As taoiseach in the early 1980s Dr FitzGerald felt the hunger strikes were "clearly having a radicalising effect on opinion in the north as well as the possibility that Sinn Féin would become the dominant nationalist party while still engaging in violence".
"The real problem that had never been tackled was aiding the nationalist minority. It didn't seem an immediate task for Margaret Thatcher who had fixed ideas and an absence of empathy with anything outside England."
He believed that setting up the New Ireland Forum in 1983 would provide a basis for "establishing some basic principles for an agreement that would be acceptable to the British while not being offensive to the unionists, as well as looking at various alternatives, including shared authority in Northern Ireland."
Dr FitzGerald had developed links with unionists in the early 1970s, at times enjoying "closer links with the unionists than the British government".
Dealing with British prime minister Margaret Thatcher was "interesting" but the 1985 Anglo-Irish Agreement came about because of the persistence of British civil servants who "recognised that [the Irish government] were not seeking to satisfy any ends of our own but trying to achieve peace and stability in Northern Ireland".
"Unionist opposition was such that nationalists concluded it must be a good thing.
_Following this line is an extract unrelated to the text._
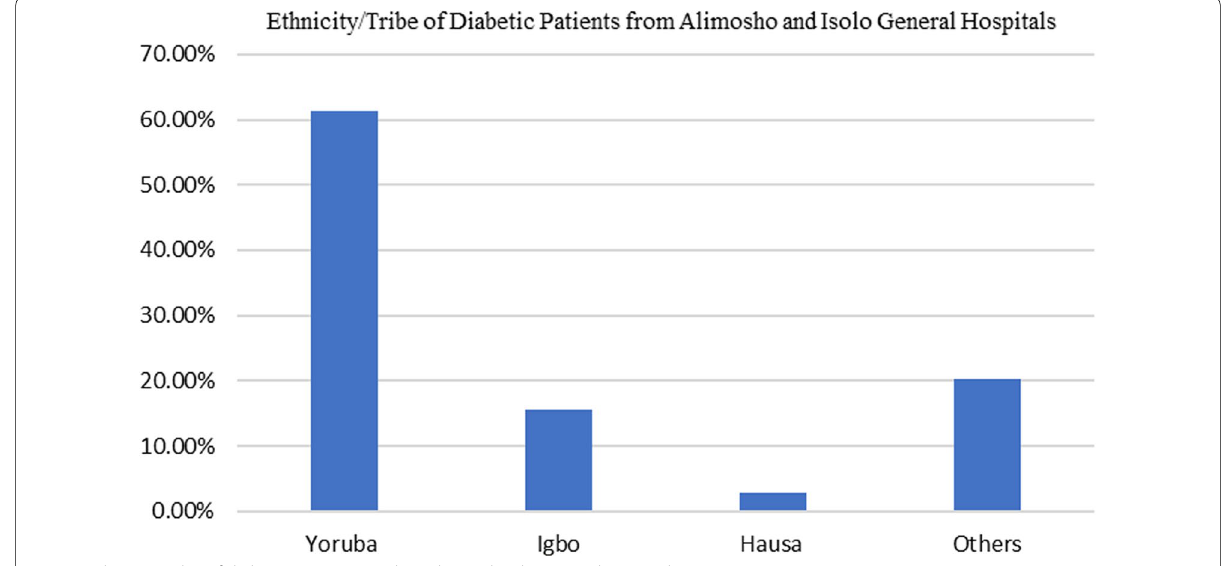
Fig. 4 Ethnicity/tribe of diabetic patients in Alimosho and Isolo General Hospitals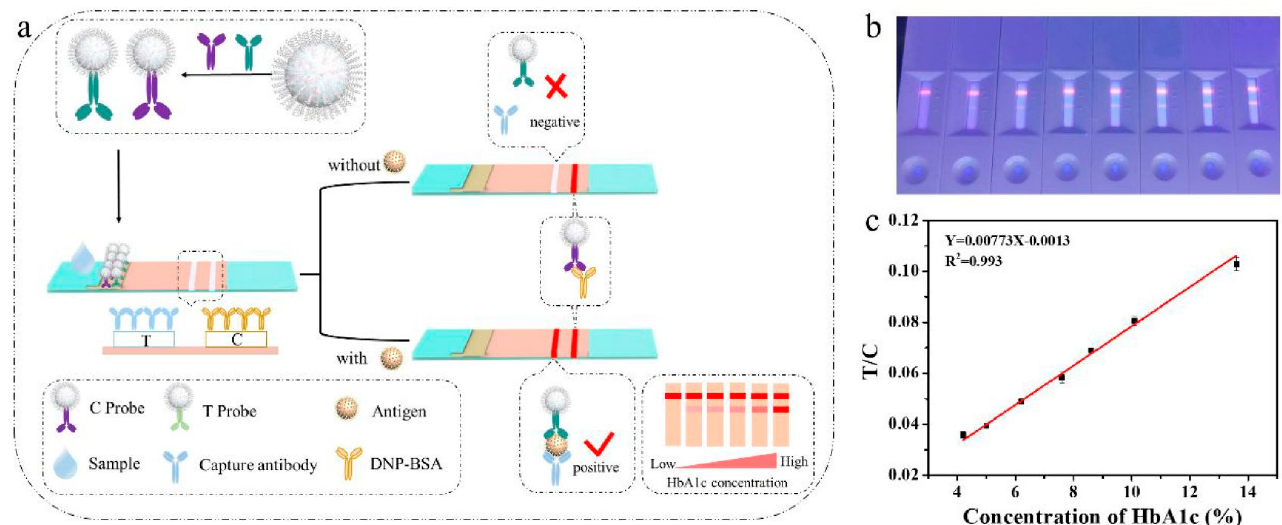
Figure 17. Optical immunosensor for glycosylated hemoglobin in blood samples. ( a ) Fluorescent BSA-wrapped CdSe-ZnSQDs conjugated to antibodies targeting the glycosylated hemoglobin are adsorbed onto a nitrocellulose membrane. ( b , c ) When the analyte is loaded, it binds to the fluorescent QDs that migrate towards a revelation zone where anti-human hemoglobin antibodies are present. A double fluorescent signal is detected; otherwise, in the absence of the analyte only the control fluorescent band is visible. Image adapted from [116] with permission of American Chemical Society, 2022.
I don't think unionists ever realised how much they contributed to the acceptance of the agreement, the swing back from Sinn Féin to the SDLP and Sinn Féin's decision to abandon violence.
"We had feared a more violent reaction. The unionists couldn't understand that what we were trying to do was defeat the IRA. They thought we wanted to get involved in Northern Ireland, which was the last thing anyone down here wanted to do."
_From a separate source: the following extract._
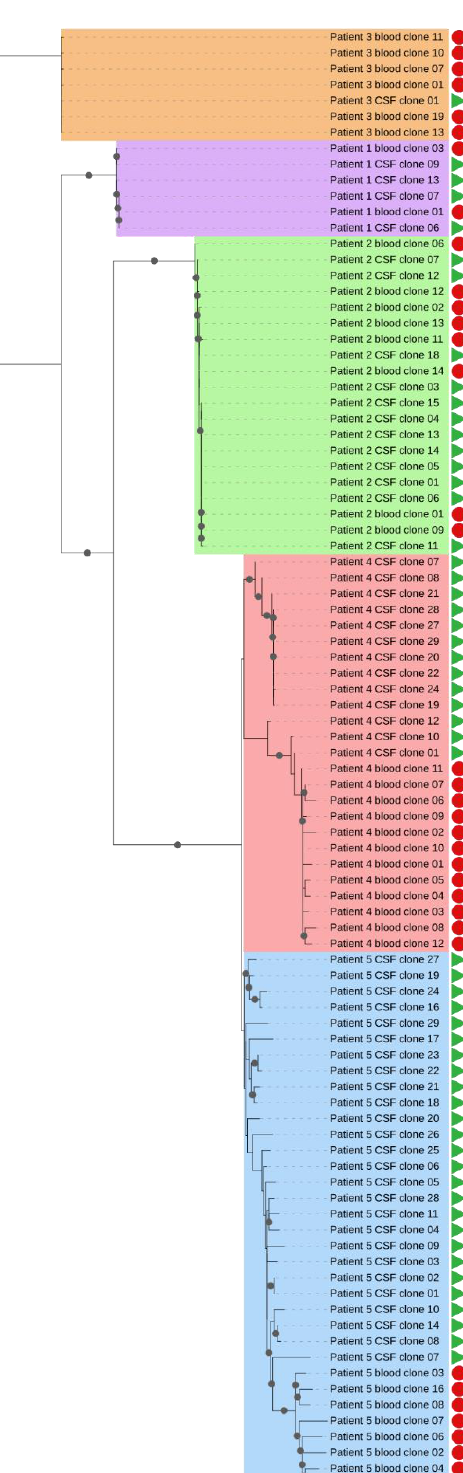
Figure 1. Phylogenetic analysis of the hepatitis E virus quasispecies in the blood and the cerebrospinal fluid of the five patients. The neighbor-joining tree was produced using the maximum likelihood distance clone sequences. The phylogenetic trees were visualized with iTOL. Black dots represent the nodes with bootstrap values >70.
Despite unionist opposition to the agreement, Dr FitzGerald believes that agreement planted the seeds of change that culminated in the 1998 Good Friday Agreement.
For southern negotiators, DUP leader Ian Paisley had long cast a shadow over efforts to secure agreement over Northern Ireland and with lasting consequences.
"I remember a cousin of mine in Northern Ireland in the late 1950s saying that the man would destroy Northern Ireland. I didn't think it was possible people could be that mad as to follow him but they did. It was obvious even then that he had a major role to play. The UUP were unwilling to take him out.
"In retrospect we all thought at the time 'a unionist split what a good thing' but it wasn't, because if the unionists hadn't split this would have been resolved long ago. It was disastrous but I don't think we realised that at the time."
Six years after Dr FitzGerald's departure from politics, it was when John Hume told him "how far Sinn Féin had come and what they were prepared to agree to or accept in 1993 that I realised the agreement had a powerful effect that I had hoped for but hadn't actually observed in the previous years, so I was retrospectively justified".
He believes the SDLP continues to have a "strong and effective" role in northern affairs, while predicting that Sinn Féin has reached a plateau in its popularity in the Republic, being limited by its lack of support among the middle classes, women, "who are very anti-violence", and the older generations.
Dr FitzGerald, who says he will continue to monitor Northern Ireland and the peace process, concludes: "The record of constitutional politicians north and south, faced with trying to resolve the problems of Northern Ireland, has been remarkable and historians will speak highly of it although nobody notices at the time."